Dining at the campsite is at Gol Ghar, which makes even simple food like dal, rice and sabzi seem romantic
Photographer: Himanshu Pandya

A CAMPING WE WILL GO

WORDS PARITA PATEL
PHOTOGRAPHS HIMANSHU PANDYA

GREAT FROM Bhopal, Mumbai, New Delhi
GREAT FOR A weekend of adventure

The morning fog has begun to disappear and you’re trudging along on the nature walk. The langurs on the teak tree are swinging from the branches and a couple of racket-tailed drongos are chirping away. But what happens next breaks the spell you’ve been lulled into, and you remember you’re in an actual jungle, where encounters rarely end amicably. There’s dried blood on the walking trail. You walk into the bushes to investigate and come across the bony remains of a sambar; the tree nearby has leopard claw marks all over its trunk, suggesting the cat dragged the deer up the tree to devour it. The brutal beauty of nature is one of the many things you experience on the camping and nature walk, organised by the Reni Pani Jungle Lodge in the Satpura Tiger Reserve.

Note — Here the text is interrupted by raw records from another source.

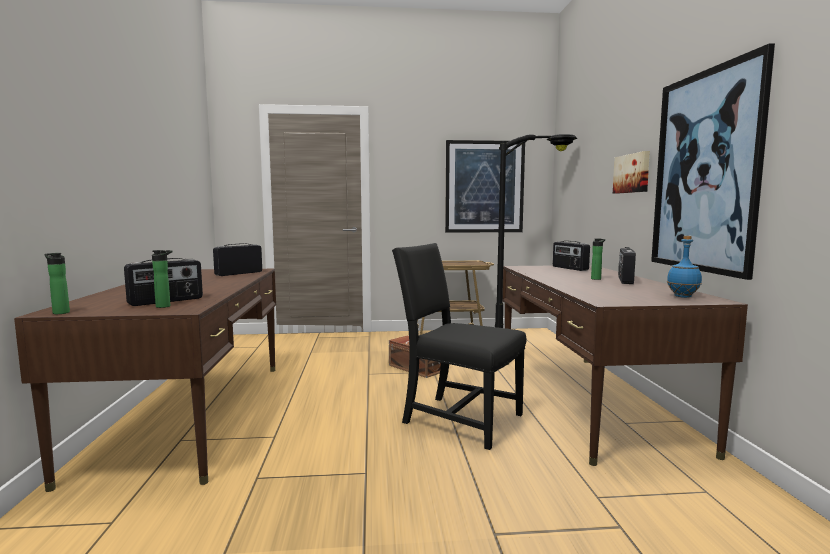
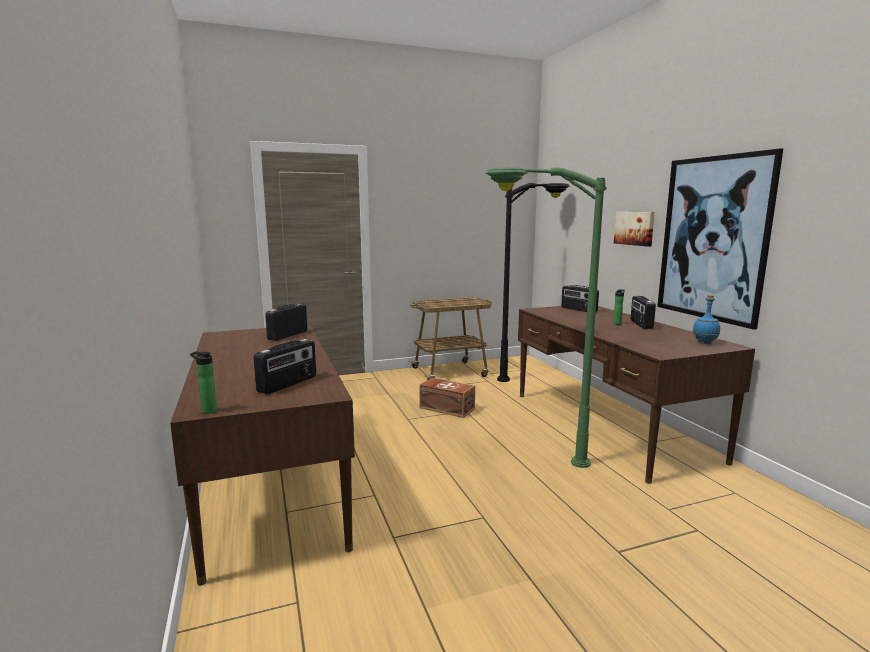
camera: 15 degrees left, 5 degrees up
bottle [152,250,172,308] -> none
black chair [392,243,526,450] -> green floor lamp [485,168,607,468]
picture [445,140,525,233] -> none

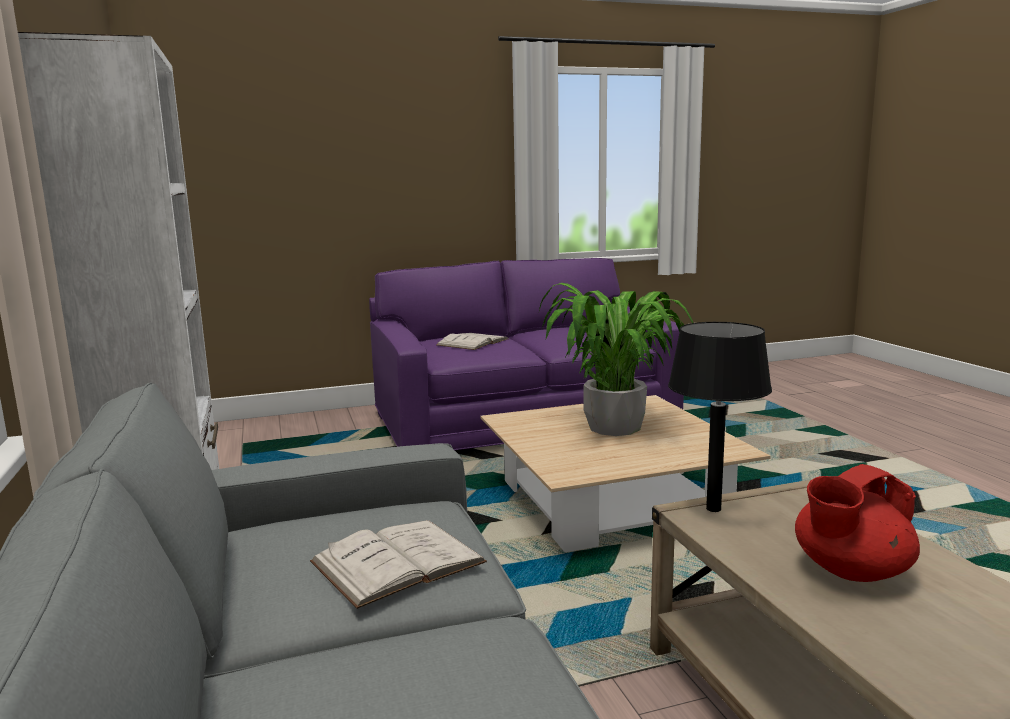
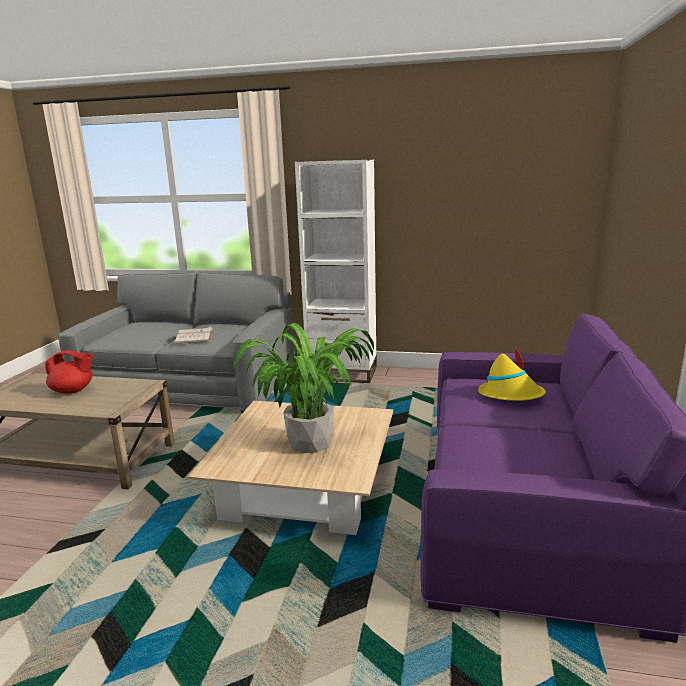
camera: 120 degrees right, 5 degrees up
white book [437,333,509,350] -> yellow hat [478,346,546,401]
black table lamp [668,322,772,512] -> none
red teapot [795,464,920,582] -> red teapot turned 90 degrees clockwise [45,350,93,394]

The programme includes one or two nights of camping, depending on your preference, as well as half- and full-day walks. Located at the confluence of the Nagduari and Denwa rivers, Reni Pani’s Jamanidev Under Canvas Mobile Camp is nestled in a splendid valley. The fun begins with a drive to the campsite from the lodge. It’s a bumpy 22km ride in a 4×4 that will get you ready for the adventure ahead. On the way, the forest guard accompanying you keeps a look out for animal sightings while the in-house naturalist peppers the conversation with titbits about the jungle and its inhabitants. Depending on how sharp your eyes are, you might see leopards, deer, nilgai, sloth bears and boars in the abundant foliage.

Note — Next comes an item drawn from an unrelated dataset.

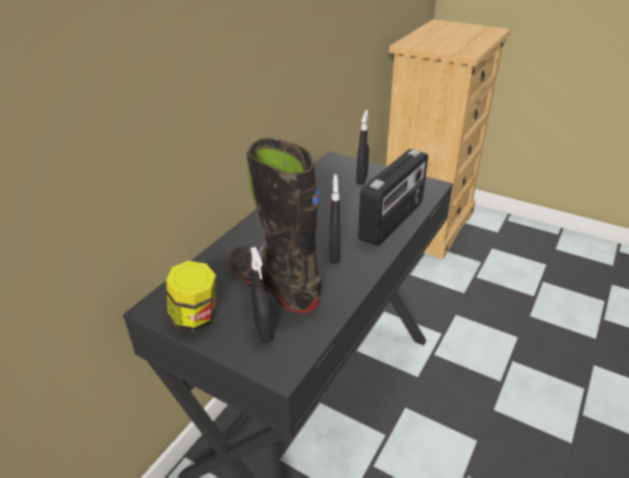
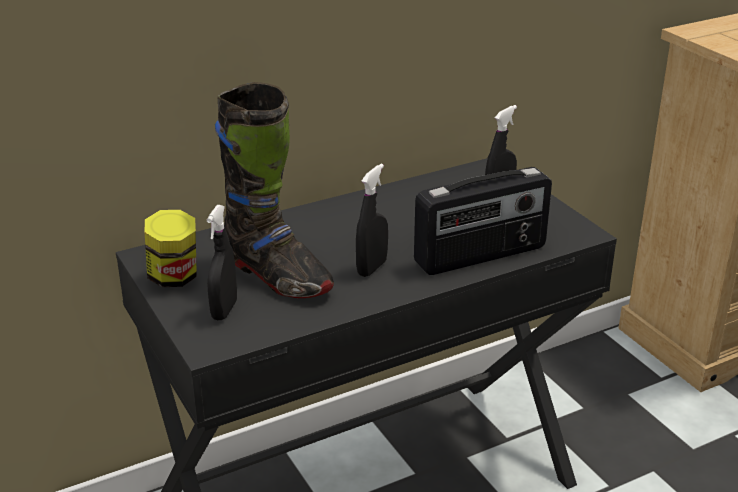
camera: 30 degrees right, 5 degrees down
black boot [229,137,322,313] -> black boot turned 150 degrees clockwise [215,82,334,298]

Once you reach the campsite, it’s time for some pampering. You’re welcomed with a hot towel that instantly makes the chill in your bones disappear, and the tents remind you that the term ‘glamping’ was invented a few years ago for a reason. Equipped with everything you might need for a couple of nights under the stars – toiletries, a torch and a whistle, in case you need help in the middle of the night, or if an animal comes visiting – the tents are spacious, but cosy. After a sundowner, a simple meal of dal, rice, curries and parathas awaits. An after-meal coffee around the bonfire later, you’re ready to be tucked in along with a hot-water bag – a lifesaver in the winter months.

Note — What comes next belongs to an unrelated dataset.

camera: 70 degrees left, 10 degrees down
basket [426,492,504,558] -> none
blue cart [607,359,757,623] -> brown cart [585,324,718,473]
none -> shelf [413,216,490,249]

The next morning, it’s time for a full day (about 7km) of nature walks. Taking muffins and sandwiches along, you’ll begin a day full of surprises. You’ll stumble upon deer and nilgai, who are startled by your presence. You’ll hear sounds you never have before from beautiful birds you didn’t know existed. And you’ll learn more about the forest than you did in your geography class at school. By the end of the day, you’ll know the crested hawk-eagle from the grey-headed fish eagle, and the satin wood bark tree from the crocodile bark tree.

By night, you might even hear an alarm call ringing out from the woods that breaks the laughter around the bonfire, and puts everyone on high alert. Is a sambar going to be killed? Is the predator likely to come sniffing around the campsite? The naturalist laughs off your questions, assuring you there’s nothing to worry about. The first question is answered the next morning during the morning nature walk, when the guard from the anti-poaching camp informs that all is well with the deer.

As you’re walking past large meadows and ponds, home to kingfishers, and you hear the songs of the white-browed wagtails, you realise you need to come back.